* [Document passage]:
Theorem 10.28.9 (Chevalley's Theorem). Suppose that $R \to S$ is of finite presentation. The image of a constructible subset of $\mathop{\mathrm{Spec}}(S)$ in $\mathop{\mathrm{Spec}}(R)$ is constructible.

Proof. Write $S = R[x_1, \ldots , x_ n]/(f_1, \ldots , f_ m)$. We may factor $R \to S$ as $R \to R[x_1] \to R[x_1, x_2] \to \ldots \to R[x_1, \ldots , x_{n-1}] \to S$. Hence we may assume that $S = R[x]/(f_1, \ldots , f_ m)$. In this case we factor the map as $R \to R[x] \to S$, and by Lemma 10.28.5 we reduce to the case $S = R[x]$. By Lemma 10.28.1 suffices to show that if $T = (\bigcup _{i = 1\ldots n} D(f_ i)) \cap V(g_1, \ldots , g_ m)$ for $f_ i , g_ j \in R[x]$ then the image in $\mathop{\mathrm{Spec}}(R)$ is constructible. Since finite unions of constructible sets are constructible, it suffices to deal with the case $n = 1$, i.e., when $T = D(f) \cap V(g_1, \ldots , g_ m)$.

Note that if $c \in R$, then we have

\[ \mathop{\mathrm{Spec}}(R) = V(c) \amalg D(c) = \mathop{\mathrm{Spec}}(R/(c)) \amalg \mathop{\mathrm{Spec}}(R_ c), \]

and correspondingly $\mathop{\mathrm{Spec}}(R[x]) = V(c) \amalg D(c) = \mathop{\mathrm{Spec}}(R/(c)[x]) \amalg \mathop{\mathrm{Spec}}(R_ c[x])$. The intersection of $T = D(f) \cap V(g_1, \ldots , g_ m)$ with each part still has the same shape, with $f$, $g_ i$ replaced by their images in $R/(c)[x]$, respectively $R_ c[x]$. Note that the image of $T$ in $\mathop{\mathrm{Spec}}(R)$ is the union of the image of $T \cap V(c)$ and $T \cap D(c)$. Using Lemmas 10.28.4 and 10.28.5 it suffices to prove the images of both parts are constructible in $\mathop{\mathrm{Spec}}(R/(c))$, respectively $\mathop{\mathrm{Spec}}(R_ c)$.

* [Recorded information]:

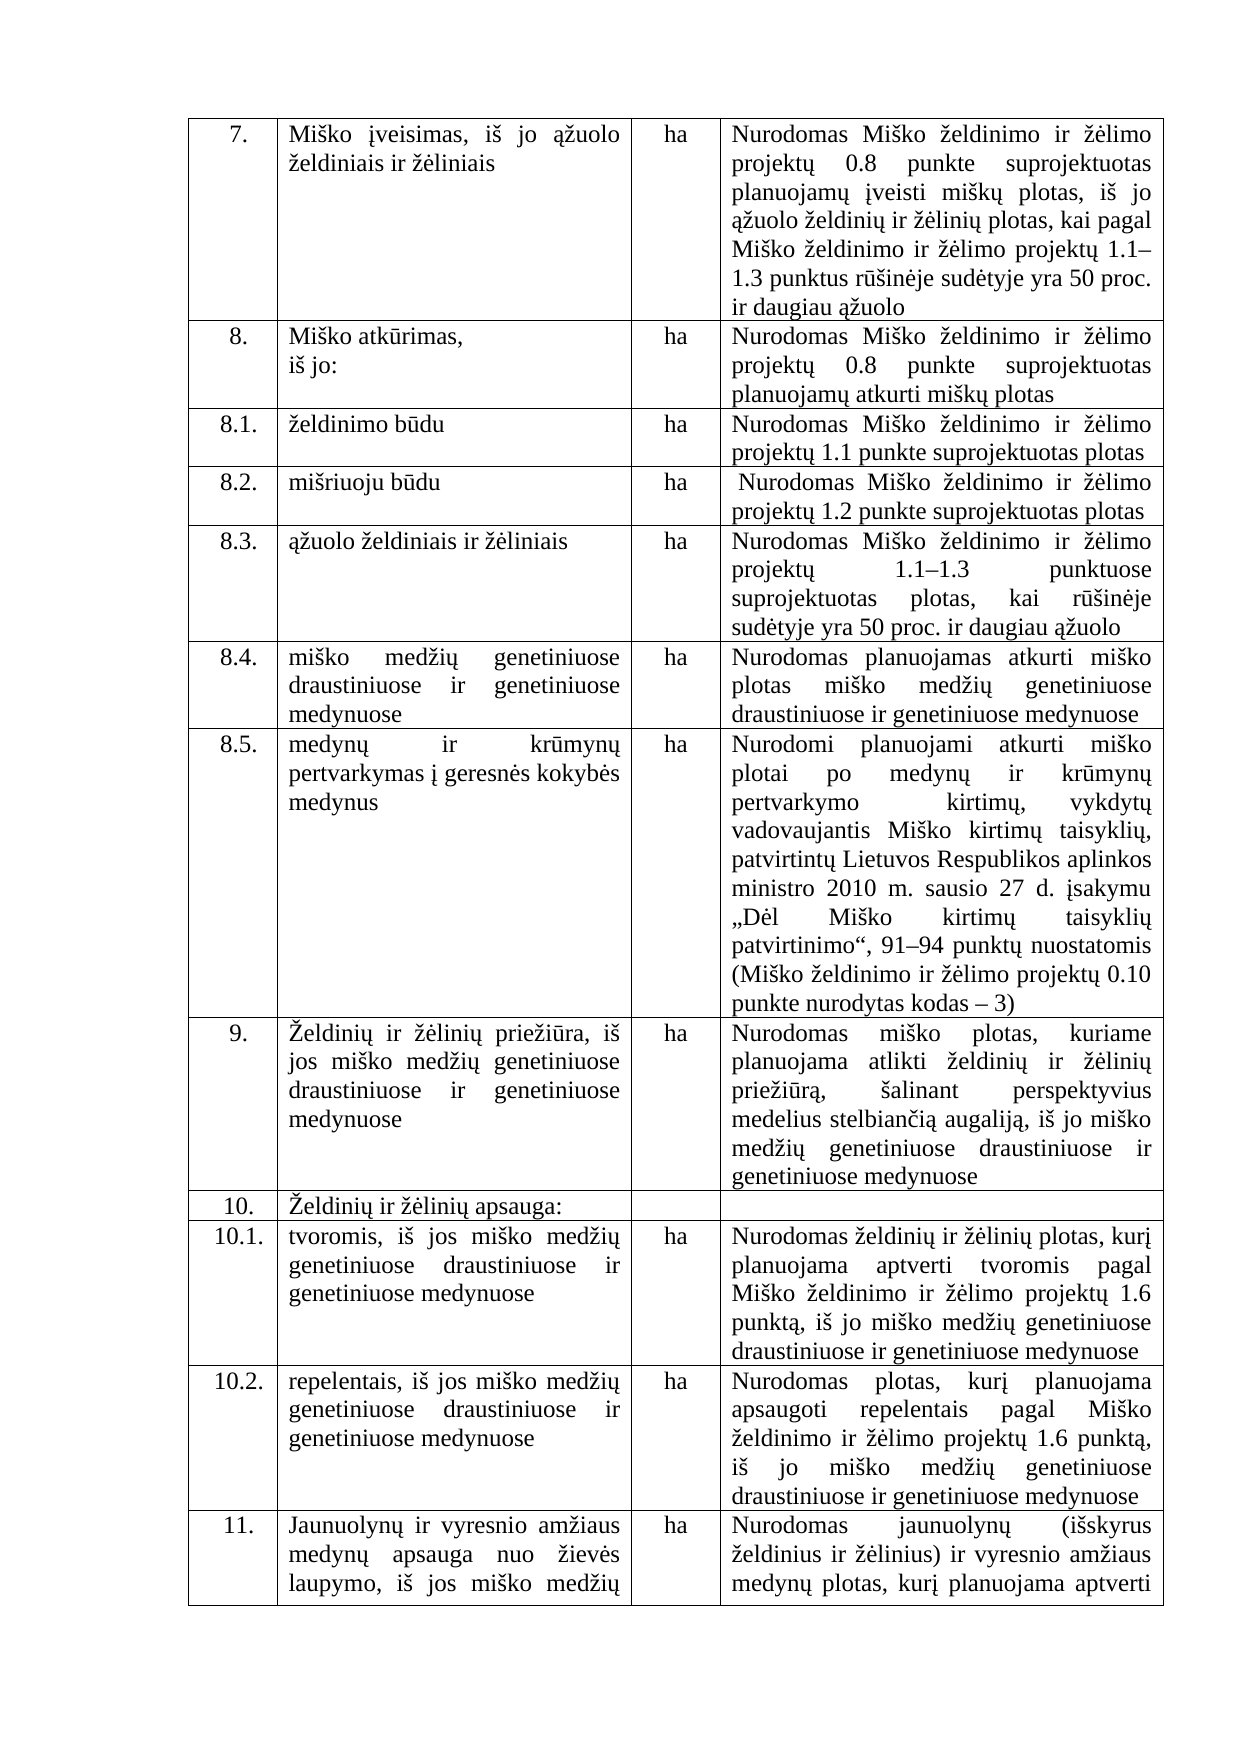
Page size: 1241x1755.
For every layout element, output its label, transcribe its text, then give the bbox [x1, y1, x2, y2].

* [To-do list]:
1. In the passage on Chevalley's theorem, which lemma is used to reduce to the case $S = R[x]$?
2. Rewrite the stretch of the Chevalley's theorem passage from "Theorem 10.28.9 (Chevalley's" through "V(g_1, \ldots , g_ m)$.", putting "locally closed" wherever "constructible" appears.
3. Carry the proof of Chevalley's theorem forward from the point where the text stops.

* [The results]:
1. Lemma 10.28.5

2.
Theorem 10.28.9 (Chevalley's Theorem). Suppose that $R \to S$ is of finite presentation. The image of a locally closed subset of $\mathop{\mathrm{Spec}}(S)$ in $\mathop{\mathrm{Spec}}(R)$ is locally closed.

Proof. Write $S = R[x_1, \ldots , x_ n]/(f_1, \ldots , f_ m)$. We may factor $R \to S$ as $R \to R[x_1] \to R[x_1, x_2] \to \ldots \to R[x_1, \ldots , x_{n-1}] \to S$. Hence we may assume that $S = R[x]/(f_1, \ldots , f_ m)$. In this case we factor the map as $R \to R[x] \to S$, and by Lemma 10.28.5 we reduce to the case $S = R[x]$. By Lemma 10.28.1 suffices to show that if $T = (\bigcup _{i = 1\ldots n} D(f_ i)) \cap V(g_1, \ldots , g_ m)$ for $f_ i , g_ j \in R[x]$ then the image in $\mathop{\mathrm{Spec}}(R)$ is locally closed. Since finite unions of locally closed sets are locally closed, it suffices to deal with the case $n = 1$, i.e., when $T = D(f) \cap V(g_1, \ldots , g_ m)$.

3.
Let us assume we have $T = D(f) \cap V(g_1, \ldots , g_ m)$ as above, with $\deg (g_1) \leq \deg (g_2) \leq \ldots \leq \deg (g_ m)$. We are going to use descending induction on $m$, and on the degrees of the $g_ i$. Let $d = \deg (g_1)$, i.e., $g_1 = c x^{d_1} + l.o.t$ with $c \in R$ not zero. Cutting $R$ up into the pieces $R/(c)$ and $R_ c$ we either lower the degree of $g_1$ (and this is covered by induction) or we reduce to the case where $c$ is invertible. If $c$ is invertible, and $m > 1$, then write $g_2 = c' x^{d_2} + l.o.t$. In this case consider $g_2' = g_2 - (c'/c) x^{d_2 - d_1} g_1$. Since the ideals $(g_1, g_2, \ldots , g_ m)$ and $(g_1, g_2', g_3, \ldots , g_ m)$ are equal we see that $T = D(f) \cap V(g_1, g_2', g_3\ldots , g_ m)$. But here the degree of $g_2'$ is strictly less than the degree of $g_2$ and hence this case is covered by induction.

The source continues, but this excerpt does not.